As Satya’s husband continued to meditate, his thoughts went first to the uncanny intuition of the Sadhu. The testimony of the acuteness and of the Sadhu’s metaphysical antenna was demonstrated through his ability to ‘converse’ with Satya’s husband’s own meditation. The Sadhu had intuited that Satya’s husband’s grief was melting; that the walls of grief had momentarily crumbled. How did he know that? How did he know what Satya’s husband was feeling and thinking?

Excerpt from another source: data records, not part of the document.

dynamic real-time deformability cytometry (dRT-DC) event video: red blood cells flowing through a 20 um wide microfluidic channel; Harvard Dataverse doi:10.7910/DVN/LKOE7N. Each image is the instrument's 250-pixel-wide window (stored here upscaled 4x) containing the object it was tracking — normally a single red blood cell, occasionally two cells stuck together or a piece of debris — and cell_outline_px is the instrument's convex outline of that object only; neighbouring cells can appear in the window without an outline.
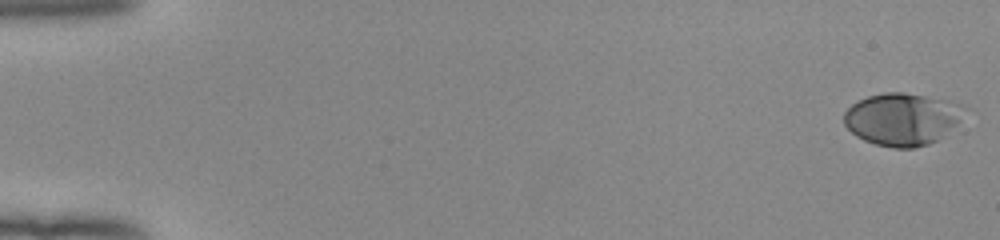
{"species": "human", "species_latin": "Homo sapiens", "temperature_condition": "room temperature", "stored_images_in_passage": 53, "camera_frame_rate_fps": 3000, "um_per_image_px": 0.085, "donor": {"sex": "female"}, "frame": {"image": 1, "passage_image": 1, "time_ms": 0.0, "image_size_px": [1000, 240], "cell_outline_px": [[964, 108], [956, 124], [948, 136], [928, 144], [912, 148], [892, 148], [876, 144], [864, 140], [856, 136], [844, 124], [844, 112], [852, 104], [868, 96], [884, 92], [904, 92], [964, 104]], "centroid_in_image_um": [76.68, 10.14], "position_along_channel_um": 8.3, "area_um2": 36.7}}
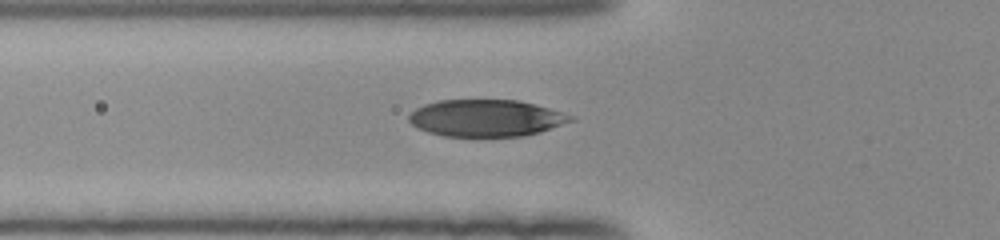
{"frame": {"image": 2, "passage_image": 20, "time_ms": 6.333, "image_size_px": [1000, 240], "cell_outline_px": [[576, 120], [540, 132], [524, 136], [444, 136], [428, 132], [416, 128], [408, 120], [408, 116], [416, 108], [424, 104], [440, 100], [516, 100], [548, 108], [576, 116]], "centroid_in_image_um": [41.32, 10.04], "position_along_channel_um": 84.5, "area_um2": 34.8}}
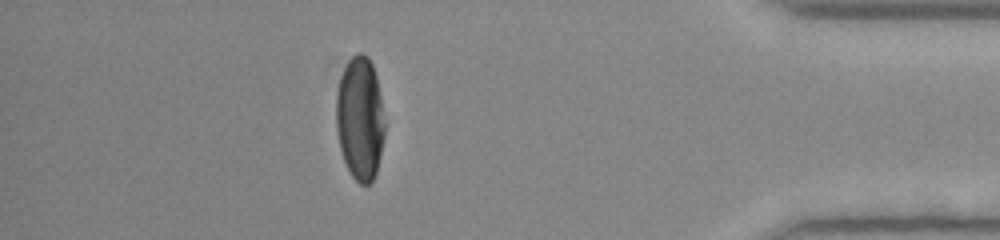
{"frame": {"image": 3, "passage_image": 47, "time_ms": 15.333, "image_size_px": [1000, 240], "cell_outline_px": [[384, 136], [380, 156], [376, 172], [372, 180], [368, 184], [360, 184], [352, 176], [344, 160], [340, 148], [336, 132], [336, 96], [340, 76], [348, 60], [356, 52], [364, 52], [368, 56], [372, 64], [376, 76], [380, 96], [384, 120]], "centroid_in_image_um": [30.58, 10.04], "position_along_channel_um": 404.6, "area_um2": 34.97}, "authors_computed_cell_mechanics": {"area_um2": 35.4892, "velocity_mm_per_s": 3.9743, "shape_relaxation_time_tau1_ms": 3.6254, "shape_relaxation_time_tau2_ms": null, "deformation_change_tau1": 0.2068, "deformation_change_tau2": null}}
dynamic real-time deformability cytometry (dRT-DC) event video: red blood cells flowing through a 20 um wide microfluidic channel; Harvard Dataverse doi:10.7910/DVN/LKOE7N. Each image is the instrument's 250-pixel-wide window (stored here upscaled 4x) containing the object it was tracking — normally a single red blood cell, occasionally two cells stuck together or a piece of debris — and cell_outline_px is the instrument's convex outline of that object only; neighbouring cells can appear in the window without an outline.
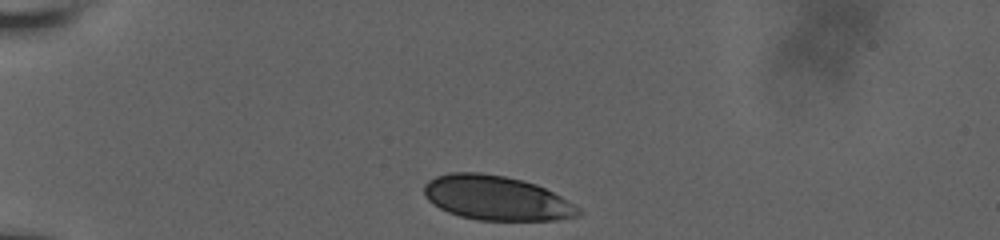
{"species": "human", "species_latin": "Homo sapiens", "temperature_condition": "room temperature", "stored_images_in_passage": 34, "camera_frame_rate_fps": 3000, "um_per_image_px": 0.085, "donor": {"sex": "male"}, "frame": {"image": 1, "passage_image": 1, "time_ms": 0.0, "image_size_px": [1000, 240], "cell_outline_px": [[584, 212], [580, 216], [556, 220], [476, 220], [460, 216], [448, 212], [432, 204], [424, 196], [424, 184], [428, 180], [436, 176], [452, 172], [480, 172], [504, 176], [536, 184], [560, 196], [580, 208]], "centroid_in_image_um": [42.18, 16.84], "position_along_channel_um": 42.8, "area_um2": 40.06}}
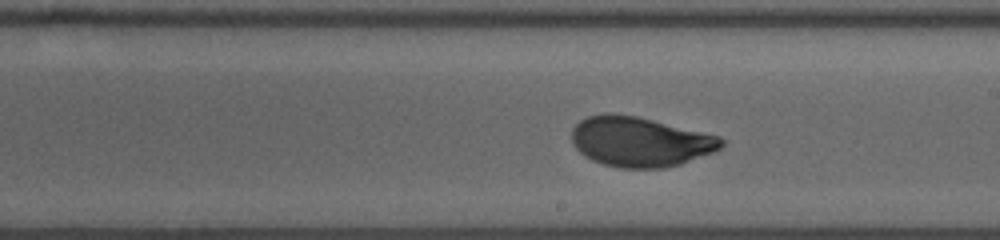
{"frame": {"image": 2, "passage_image": 20, "time_ms": 6.333, "image_size_px": [1000, 240], "cell_outline_px": [[724, 144], [720, 148], [712, 152], [680, 164], [664, 168], [620, 168], [604, 164], [592, 160], [584, 156], [572, 144], [572, 128], [580, 120], [588, 116], [604, 112], [612, 112], [636, 116], [720, 136], [724, 140]], "centroid_in_image_um": [54.37, 12.03], "position_along_channel_um": 234.6, "area_um2": 43.52}}
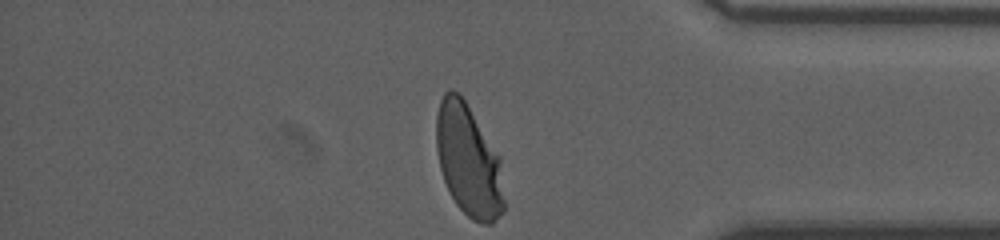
{"frame": {"image": 3, "passage_image": 34, "time_ms": 11.0, "image_size_px": [1000, 240], "cell_outline_px": [[504, 212], [492, 224], [484, 224], [472, 220], [456, 204], [444, 180], [440, 168], [436, 148], [436, 116], [440, 100], [444, 92], [452, 88], [460, 92], [500, 156], [504, 200]], "centroid_in_image_um": [39.82, 13.63], "position_along_channel_um": 395.4, "area_um2": 44.56}, "authors_computed_cell_mechanics": {"area_um2": 43.2633, "velocity_mm_per_s": 3.801, "shape_relaxation_time_tau1_ms": 3.8449, "shape_relaxation_time_tau2_ms": null, "deformation_change_tau1": 0.1708, "deformation_change_tau2": null}}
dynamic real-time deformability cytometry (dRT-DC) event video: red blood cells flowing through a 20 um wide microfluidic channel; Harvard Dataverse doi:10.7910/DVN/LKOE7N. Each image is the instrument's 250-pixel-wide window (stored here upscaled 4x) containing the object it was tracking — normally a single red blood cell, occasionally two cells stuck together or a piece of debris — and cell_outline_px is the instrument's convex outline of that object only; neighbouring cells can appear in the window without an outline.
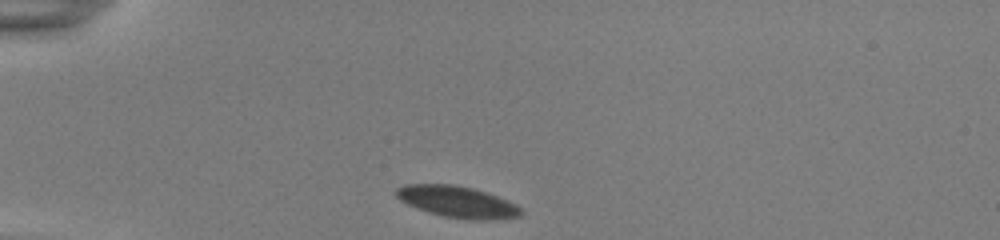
{"species": "common noctule bat (a hibernating species)", "species_latin": "Nyctalus noctula", "temperature_condition": "room temperature", "stored_images_in_passage": 41, "camera_frame_rate_fps": 3000, "um_per_image_px": 0.085, "animal": {"sex": "female", "body_mass_g": 22.0, "forearm_length_mm": 56.7}, "frame": {"image": 1, "passage_image": 1, "time_ms": 0.0, "image_size_px": [1000, 240], "cell_outline_px": [[524, 212], [520, 216], [488, 220], [472, 220], [444, 216], [428, 212], [408, 204], [400, 200], [396, 196], [396, 188], [404, 184], [452, 184], [472, 188], [508, 200], [516, 204]], "centroid_in_image_um": [38.87, 17.15], "position_along_channel_um": 46.1, "area_um2": 22.72}}
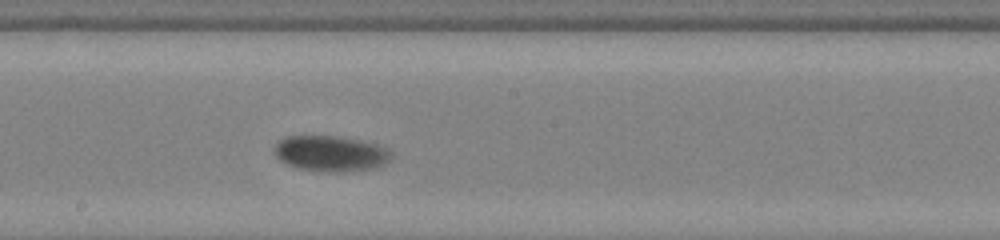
{"frame": {"image": 2, "passage_image": 18, "time_ms": 5.667, "image_size_px": [1000, 240], "cell_outline_px": [[392, 156], [384, 164], [376, 168], [344, 172], [324, 172], [300, 168], [288, 164], [280, 160], [276, 156], [276, 144], [280, 140], [288, 136], [340, 136], [380, 144], [388, 148], [392, 152]], "centroid_in_image_um": [28.18, 13.05], "position_along_channel_um": 220.0, "area_um2": 24.39}}
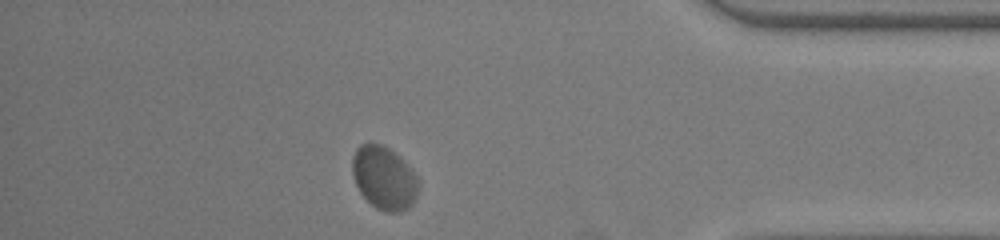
{"frame": {"image": 3, "passage_image": 35, "time_ms": 11.333, "image_size_px": [1000, 240], "cell_outline_px": [[420, 184], [416, 196], [412, 204], [408, 208], [400, 212], [388, 212], [376, 208], [360, 192], [352, 176], [352, 156], [356, 148], [360, 144], [380, 144], [388, 148], [420, 180]], "centroid_in_image_um": [32.62, 15.15], "position_along_channel_um": 402.6, "area_um2": 23.93}, "authors_computed_cell_mechanics": {"area_um2": 24.0448, "velocity_mm_per_s": 3.678, "shape_relaxation_time_tau1_ms": 1.3264, "shape_relaxation_time_tau2_ms": null, "deformation_change_tau1": 0.049, "deformation_change_tau2": null}}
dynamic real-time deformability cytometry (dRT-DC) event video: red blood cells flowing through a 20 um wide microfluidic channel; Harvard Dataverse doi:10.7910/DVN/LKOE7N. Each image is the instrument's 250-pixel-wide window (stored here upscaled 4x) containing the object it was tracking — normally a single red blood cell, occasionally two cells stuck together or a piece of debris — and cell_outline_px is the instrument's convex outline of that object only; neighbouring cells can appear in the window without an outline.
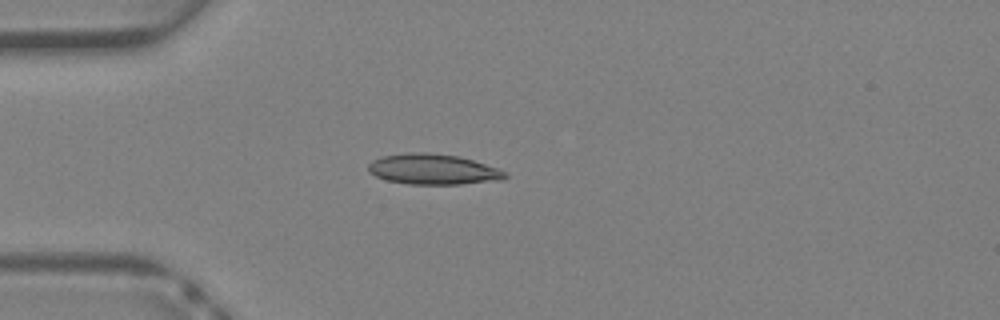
{"species": "Egyptian fruit bat (a non-hibernating species)", "species_latin": "Rousettus aegyptiacus", "temperature_condition": "warm", "stored_images_in_passage": 21, "camera_frame_rate_fps": 3000, "um_per_image_px": 0.085, "animal": {"sex": "female"}, "frame": {"image": 1, "passage_image": 1, "time_ms": 0.0, "image_size_px": [1000, 320], "cell_outline_px": [[508, 176], [504, 180], [460, 184], [408, 184], [384, 180], [368, 172], [368, 164], [372, 160], [384, 156], [408, 152], [424, 152], [460, 156], [500, 168], [508, 172]], "centroid_in_image_um": [36.85, 14.39], "position_along_channel_um": 48.1, "area_um2": 24.68}}
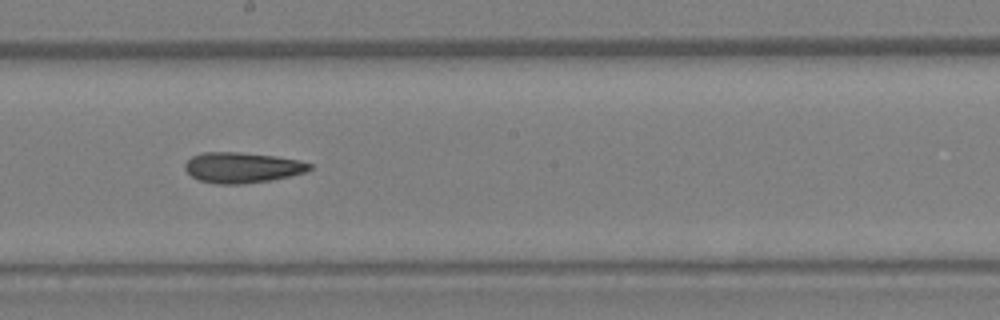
{"frame": {"image": 2, "passage_image": 12, "time_ms": 3.667, "image_size_px": [1000, 320], "cell_outline_px": [[312, 168], [308, 172], [272, 180], [240, 184], [216, 184], [200, 180], [192, 176], [184, 168], [184, 164], [192, 156], [204, 152], [236, 152], [276, 156], [300, 160], [312, 164]], "centroid_in_image_um": [20.62, 14.24], "position_along_channel_um": 227.6, "area_um2": 22.25}}
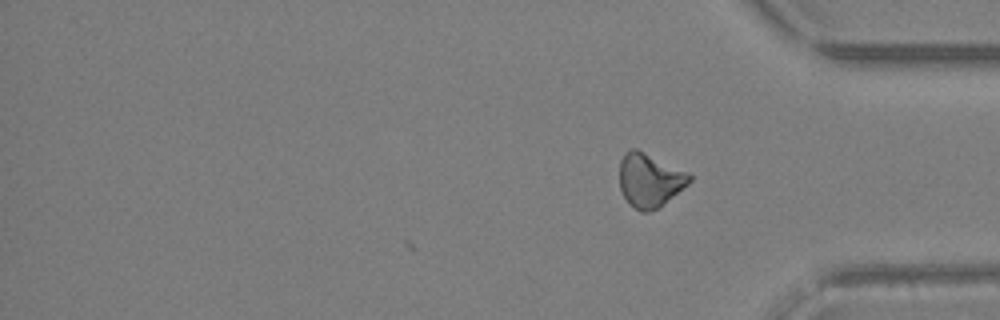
{"frame": {"image": 3, "passage_image": 21, "time_ms": 6.667, "image_size_px": [1000, 320], "cell_outline_px": [[692, 180], [688, 184], [656, 208], [648, 212], [640, 212], [628, 204], [620, 188], [620, 160], [624, 152], [632, 148], [636, 148], [688, 172], [692, 176]], "centroid_in_image_um": [55.19, 15.3], "position_along_channel_um": 380.0, "area_um2": 21.73}}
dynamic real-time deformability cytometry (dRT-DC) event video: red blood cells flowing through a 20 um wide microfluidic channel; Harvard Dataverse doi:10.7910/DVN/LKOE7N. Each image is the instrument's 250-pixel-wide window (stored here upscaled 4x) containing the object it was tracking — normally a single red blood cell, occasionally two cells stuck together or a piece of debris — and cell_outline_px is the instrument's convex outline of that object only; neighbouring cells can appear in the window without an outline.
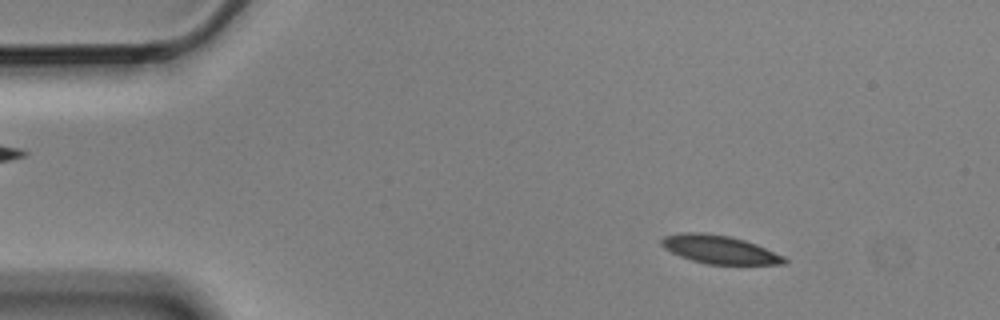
{"species": "Egyptian fruit bat (a non-hibernating species)", "species_latin": "Rousettus aegyptiacus", "temperature_condition": "cold", "stored_images_in_passage": 4, "camera_frame_rate_fps": 3000, "um_per_image_px": 0.085, "animal": {"sex": "male"}, "frame": {"image": 1, "passage_image": 2, "time_ms": 0.333, "image_size_px": [1000, 320], "cell_outline_px": [[788, 260], [784, 264], [708, 264], [692, 260], [680, 256], [664, 248], [660, 244], [660, 240], [664, 236], [680, 232], [700, 232], [728, 236], [744, 240], [756, 244], [784, 256]], "centroid_in_image_um": [61.13, 21.2], "position_along_channel_um": 23.9, "area_um2": 20.11}}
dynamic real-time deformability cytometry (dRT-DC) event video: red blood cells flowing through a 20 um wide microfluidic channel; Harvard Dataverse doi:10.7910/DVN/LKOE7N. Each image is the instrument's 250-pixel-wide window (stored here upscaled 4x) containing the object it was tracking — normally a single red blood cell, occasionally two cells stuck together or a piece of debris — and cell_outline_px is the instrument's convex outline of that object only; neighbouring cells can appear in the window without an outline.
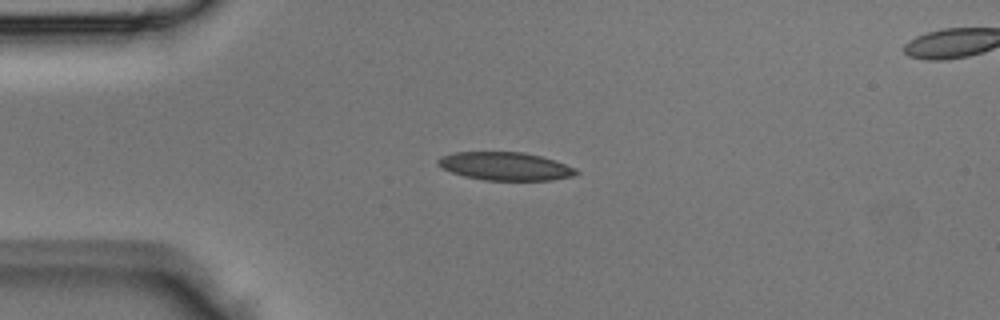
{"species": "Egyptian fruit bat (a non-hibernating species)", "species_latin": "Rousettus aegyptiacus", "temperature_condition": "room temperature", "stored_images_in_passage": 43, "camera_frame_rate_fps": 3000, "um_per_image_px": 0.085, "animal": {"sex": "male"}, "frame": {"image": 1, "passage_image": 9, "time_ms": 2.667, "image_size_px": [1000, 320], "cell_outline_px": [[580, 172], [572, 176], [552, 180], [484, 180], [464, 176], [452, 172], [436, 164], [436, 160], [440, 156], [456, 152], [520, 152], [540, 156], [556, 160], [576, 168]], "centroid_in_image_um": [42.95, 14.13], "position_along_channel_um": 42.0, "area_um2": 22.66}}
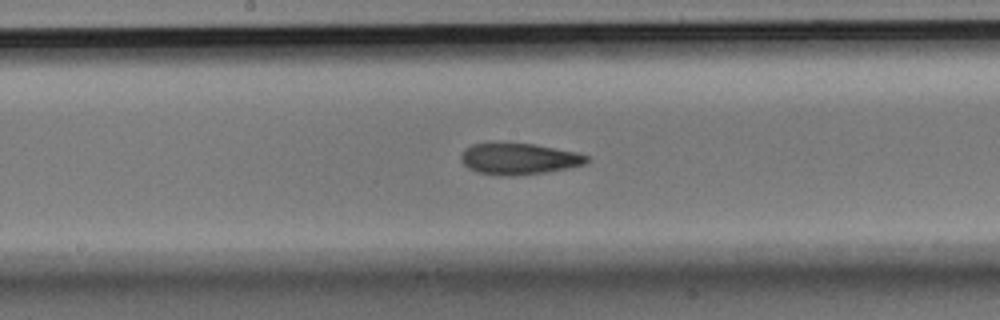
{"frame": {"image": 2, "passage_image": 21, "time_ms": 6.667, "image_size_px": [1000, 320], "cell_outline_px": [[592, 156], [584, 164], [568, 168], [544, 172], [512, 176], [500, 176], [476, 172], [468, 168], [460, 160], [460, 156], [464, 148], [472, 144], [532, 144], [576, 152]], "centroid_in_image_um": [44.09, 13.52], "position_along_channel_um": 204.1, "area_um2": 22.77}}
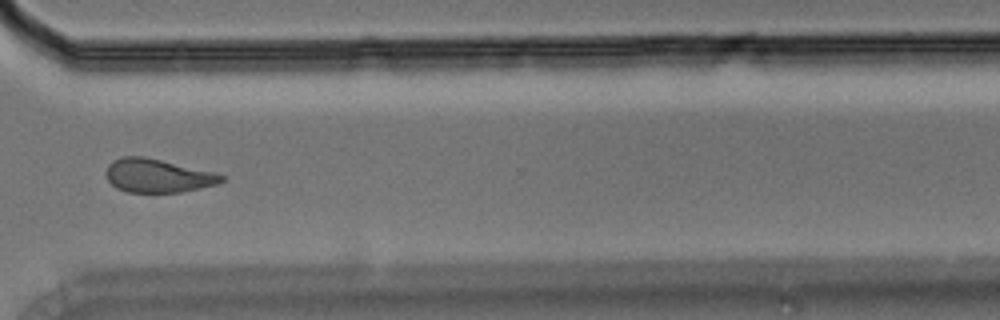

Both the Sadhu and the Swami had explained to him before they began their meditation, that although this kind of phenomena may appear to be a trick of mindreading, it was in fact something more profound and something much deeper. This was a manifestation of a finely tuned sense of harmony, which aspires to the silent harmony of the Universe, the harmony that maintains the celestial order and Oneness of the planets and the suns and the galaxies. In that profound sense of poise that reflected the silent intelligence of the vast Universe, there is no more possession and no more territory.
Satya’s husband’s grief becomes communal as does the Sadhu’s silent serenity and the Swami’s intellectual vigilance. In this silent and meditative harmony, thoughts are no longer owned but shared openly and transparently, not verbally but nonverbally, through metaphysical intuition.
It was said that in ancient India, during the time of the composition of The Upanishads, the anonymous Himalayan yogis that composed the verses of this profoundly poetic prose were similarly in tune with each other’s thoughts and intuited a sense of harmony that was reflective of the harmony of the Universe.
The Sadhu and the Swami had explained to Satya’s husband that when the two of them meditated together in the Sacred Forest, they would often feel each other’s concerns and cognize each other’s deepest thoughts. Periodically, they would break the silence in order to initiate a dialogue of a verbal communication that seamlessly aligned with the nonverbal communication of their joint meditations. This was the experience of the Sadhu and the Swami when they meditated together in the forest.
Now that Satya’s husband had joined the Sadhu and the Swami in meditation in the forest, the three of them together experienced this finely tuned sense of harmony as their thoughts became triangulated.
Satya’s husband felt the silent power of this magnificent triangulation.